261428 Chronic disease prevalence estimates from electronic medical records: Applying capture-recapture to clinical data

Tuesday, October 30, 2012

Carol Conell, PhD, Sociology; MA Mathematics , Division of Research, Kaiser Permanente Northern California, Oakland, CA
Background Prevalence estimates increasingly use electronic medical records (EMR), but the dominant, registry-based approach underestimates the relative prevalence of hard-to-diagnose and those prone to treatment delay, e.g., substance use disorders (UD) and asthma Capture-recapture (C-R) can improve estimates by using the relationship between multiple indicators of disease status to estimate missed as well as identified cases. However, most public health C-R applications have employed sporadic indicators, making it difficult to evaluate the reliability of the estimates. Methods A systematic approach to applying C-R to time series data derived from the EMR is used to estimate UD prevalence among 31,861 members of a membership based health plan who responded to a healthcare survey. Plausible assumptions about continuity of care and the relationship of diagnosis to treatment are tested using 2-period time series for diagnosis and treatment. The resulting, parsimonious 4-indicator model is used to estimate prevalence and bootstrap confidence intervals are calculated. Survey data and an independent screening study are used to evaluate the C-R estimates. Results C-R estimates ascertainment corrected prevalence of 5.8 (5.7-9.6)times the number registered medically, which agrees with intensive screening estimate Estimated prevalence per 100 is 89 for subjects reporting UD on the survey and 7-8 for others. Conclusions Repeated measures readily available with EMR yield stable and parsimonious C-R based prevalence estimates of UD. The ascertainment corrected estimates can improve planning by clarifying the true relative prevalence of more and less readily ascertained diseases.

Learning Areas:
Biostatistics, economics

Learning Objectives:
Identify limitations of registry based estimates of chronic disease prevalence. Discuss how capture-recapture can be used to estimate chronic disease prevalence from clinical data. Assess the suitability of capture-recapture approaches for specific diseases. Design appropriate capture-recapture models for chronic diseases.

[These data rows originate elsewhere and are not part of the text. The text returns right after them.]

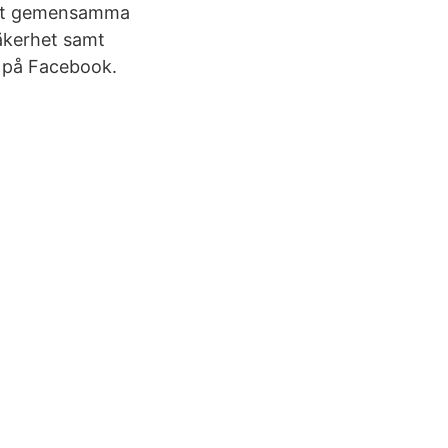
vårt gemensamma
säkerhet samt
s på Facebook.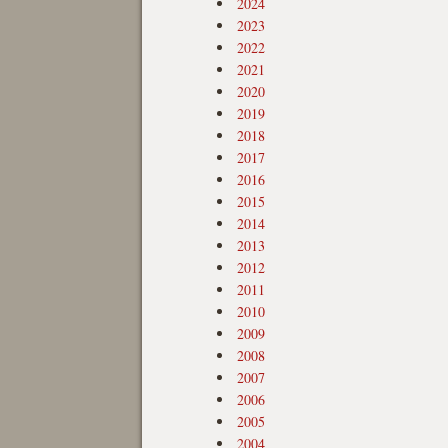
2024
2023
2022
2021
2020
2019
2018
2017
2016
2015
2014
2013
2012
2011
2010
2009
2008
2007
2006
2005
2004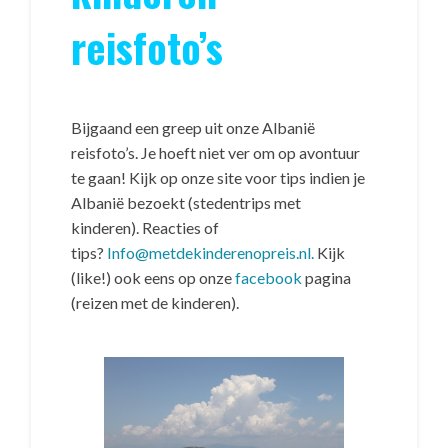
reisfoto’s
Bijgaand een greep uit onze Albanië
reisfoto’s. Je hoeft niet ver om op avontuur
te gaan! Kijk op onze site voor tips indien je
Albanië bezoekt (stedentrips met
kinderen). Reacties of
tips?
Info@metdekinderenopreis.nl.
Kijk
(like!) ook eens op onze
facebook
pagina
(reizen met de kinderen).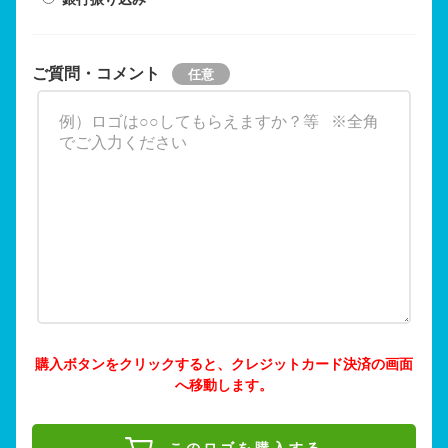
ご質問・コメント
購入ボタンをクリックすると、クレジットカード決済の画面
へ移動します。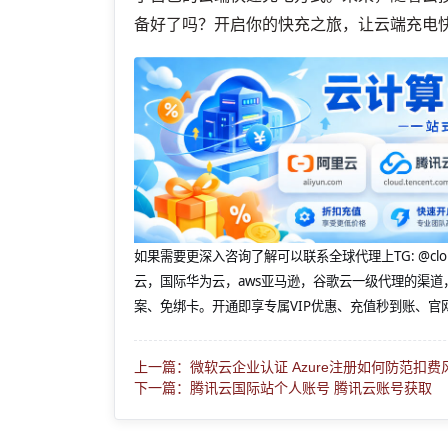
备好了吗？开启你的快充之旅，让云端充电
如果需要更深入咨询了解可以联系全球代理上
TG: 
云，国际华为云，aws亚马逊，谷歌云一级代理的渠道
案、免绑卡。开通即享专属VIP优惠、充值秒到账、官
上一篇：微软云企业认证 Azure注册如何防范扣费
下一篇：腾讯云国际站个人账号 腾讯云账号获取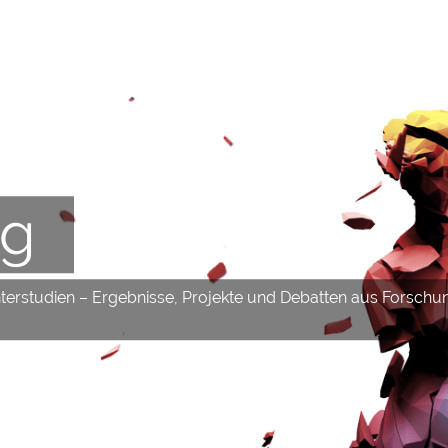
og
hterstudien – Ergebnisse, Projekte und Debatten aus Forschu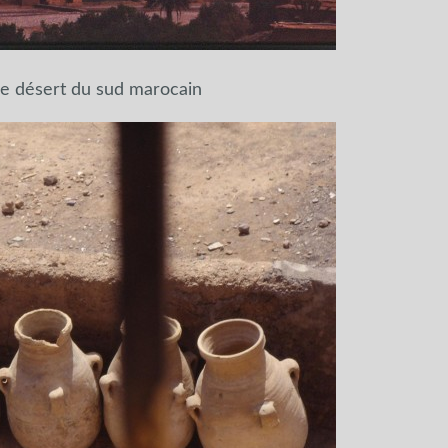
le désert du sud marocain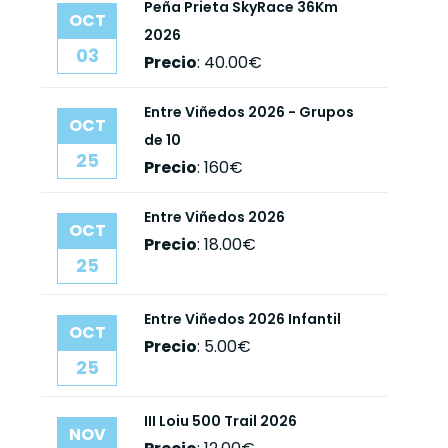
Peña Prieta SkyRace 36Km
OCT
2026
03
Precio
:
40.00€
Entre Viñedos 2026 - Grupos
OCT
de 10
25
Precio
:
160€
Entre Viñedos 2026
OCT
Precio
:
18.00€
25
Entre Viñedos 2026 Infantil
OCT
Precio
:
5.00€
25
III Loiu 500 Trail 2026
NOV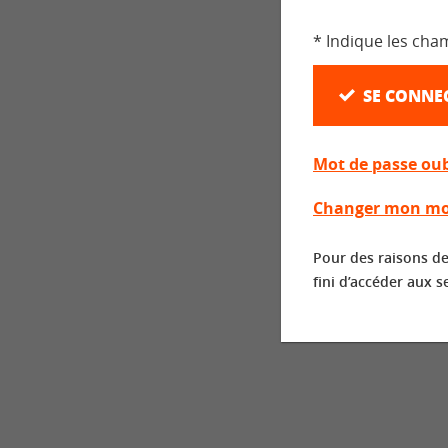
* Indique les cha
SE CONNE
Mot de passe oub
Changer mon mo
Pour des raisons de
fini d’accéder aux s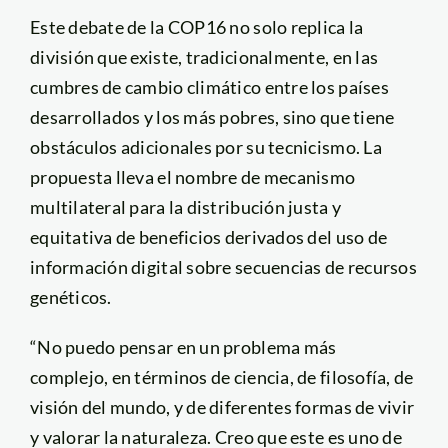
Este debate de la COP16 no solo replica la
división que existe, tradicionalmente, en las
cumbres de cambio climático entre los países
desarrollados y los más pobres, sino que tiene
obstáculos adicionales por su tecnicismo. La
propuesta lleva el nombre de mecanismo
multilateral para la distribución justa y
equitativa de beneficios derivados del uso de
información digital sobre secuencias de recursos
genéticos.
“No puedo pensar en un problema más
complejo, en términos de ciencia, de filosofía, de
visión del mundo, y de diferentes formas de vivir
y valorar la naturaleza. Creo que este es uno de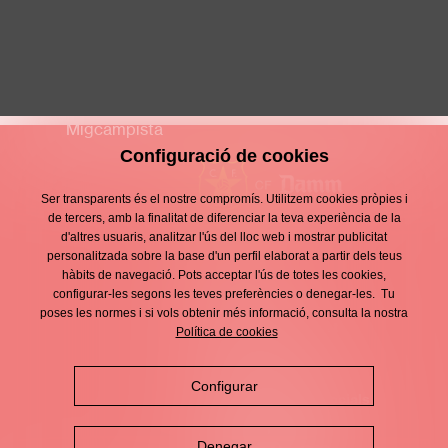
Miquel Perramon Miró
S11 MASCULÍ
Migcampista
Configuració de cookies
Ser transparents és el nostre compromís. Utilitzem cookies pròpies i
de tercers, amb la finalitat de diferenciar la teva experiència de la
d'altres usuaris, analitzar l'ús del lloc web i mostrar publicitat
Contacte
personalitzada sobre la base d'un perfil elaborat a partir dels teus
Enllaços
hàbits de navegació. Pots acceptar l'ús de totes les cookies,
d'interès
Avís legal
configurar-les segons les teves preferències o denegar-les. Tu
Footer
poses les normes i si vols obtenir més informació, consulta la nostra
menu
Política de privacitat
Política de cookies
Política de cookies
Configurar
Política de xarxes socials
Denegar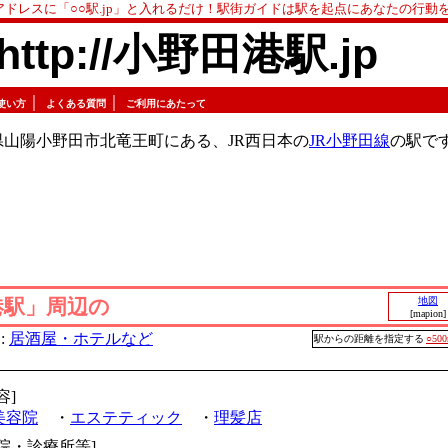
アドレスに「○○駅.jp」と入れるだけ！駅街ガイドは駅を起点にあなたの行動
http://小野田港駅.jp
｜
｜
使い方
よくある質問
ご利用にあたって
山陽小野田市北竜王町にある、JR西日本の
JR小野田線
の駅で
港駅」周辺の
地図
[mapion]
:
居酒屋・ホテルなど
駅からの距離を指定する
○50
容]
美容院
・
エステティック
・
理髪店
病院・診療所等]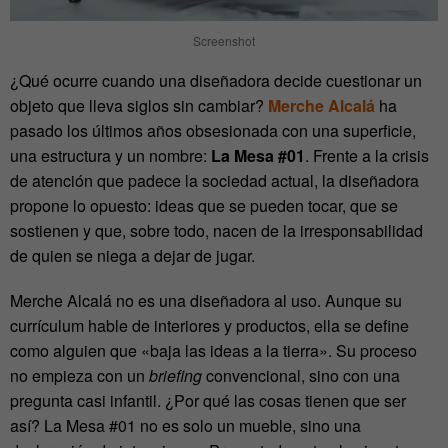
Screenshot
¿Qué ocurre cuando una diseñadora decide cuestionar un
objeto que lleva siglos sin cambiar?
Merche Alcalá
ha
pasado los últimos años obsesionada con una superficie,
una estructura y un nombre:
La Mesa #01
. Frente a la crisis
de atención que padece la sociedad actual, la diseñadora
propone lo opuesto: ideas que se pueden tocar, que se
sostienen y que, sobre todo, nacen de la irresponsabilidad
de quien se niega a dejar de jugar.
Merche Alcalá no es una diseñadora al uso. Aunque su
currículum hable de interiores y productos, ella se define
como alguien que «baja las ideas a la tierra». Su proceso
no empieza con un
briefing
convencional, sino con una
pregunta casi infantil. ¿Por qué las cosas tienen que ser
así? La Mesa #01 no es solo un mueble, sino una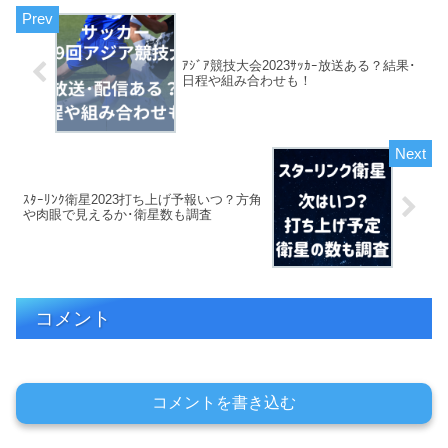
ｱｼﾞｱ競技大会2023ｻｯｶｰ放送ある？結果･
日程や組み合わせも！
ｽﾀｰﾘﾝｸ衛星2023打ち上げ予報いつ？方角
や肉眼で見えるか･衛星数も調査
コメント
コメントを書き込む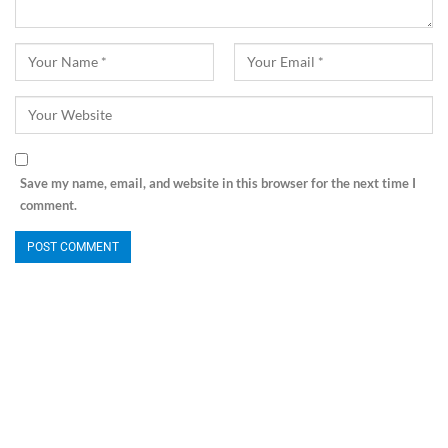
Save my name, email, and website in this browser for the next time I
comment.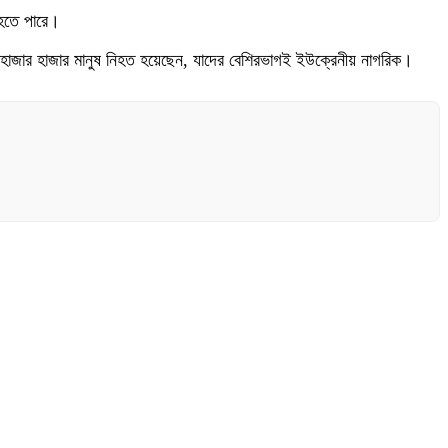
 হতে পারে।
ধে হাজার হাজার মানুষ নিহত হয়েছেন, যাদের বেশিরভাগই ইউক্রেনীয় নাগরিক।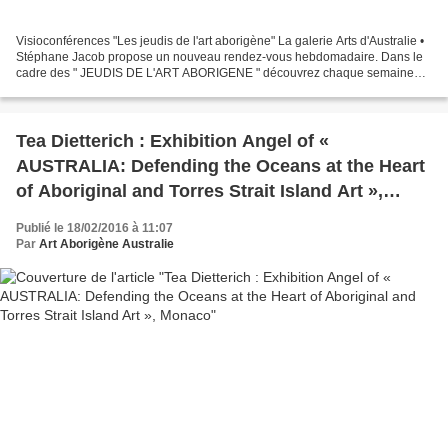
Visioconférences "Les jeudis de l'art aborigène" La galerie Arts d'Australie •
Stéphane Jacob propose un nouveau rendez-vous hebdomadaire. Dans le
cadre des " JEUDIS DE L'ART ABORIGENE " découvrez chaque semaine
une conférence en ligne gratuite, dédié...
Tea Dietterich : Exhibition Angel of «
AUSTRALIA: Defending the Oceans at the Heart
of Aboriginal and Torres Strait Island Art »,
Monaco
Publié le 18/02/2016 à 11:07
Par
Art Aborigène Australie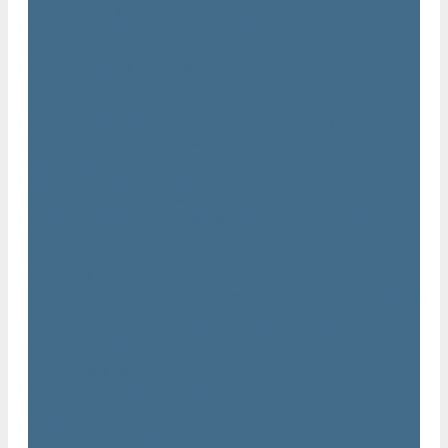
Траншейные уплотнители Atlas Copco
Ручное гидравлическое оборудование Atlas Copco
Гидравлические станции Atlas Copco
Гидравлические отбойные молотки и перфораторы Atlas
Copco
Гидравлические пилы Atlas Copco
Гидравлические копры, домкраты, буры Atlas Copco
Гидравлические погружные насосы Atlas Copco
Оборудование для бетонирования Atlas Copco
Глубинные вибраторы Atlas Copco
Механические глубинные вибраторы Atlas Copco
Пневматические глубинные вибраторы Atlas Copco
(Dynapac)
Преобразователи частоты и напряжения Atlas Copco
(Dynapac)
Приводы глубинных вибраторов механического типа Atlas
Copco
Электромеханические глубинные вибраторы Atlas Copco
Виброрейки Atlas Copco
Затирочные машины Atlas Copco
Площадочные вибраторы Atlas Copco
Высокочастотные вибраторы Atlas Copco ER
Пневматические вибраторы Atlas Copco EP
Среднечастотные вибраторы Atlas Copco ER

Keywords: Data/Surveillance, Epidemiology

Presenting author's disclosure statement:

Qualified on the content I am responsible for because: I have been the principal of multiple federally funded grants, focused on developing methods for using routinely collected organizational and clinical data to estimate the prevalence of alcohol and drug related problems. My scientific interests include developing systematic methods for estimating chronic disease prevalence using healthcare data, clarifying the non-statistical sources of error in disease prevalence, and developing a theory of health care data as evidence comparable to the theory of survey data.
Any relevant financial relationships? No

I agree to comply with the American Public Health Association Conflict of Interest and Commercial Support Guidelines, and to disclose to the participants any off-label or experimental uses of a commercial product or service discussed in my presentation.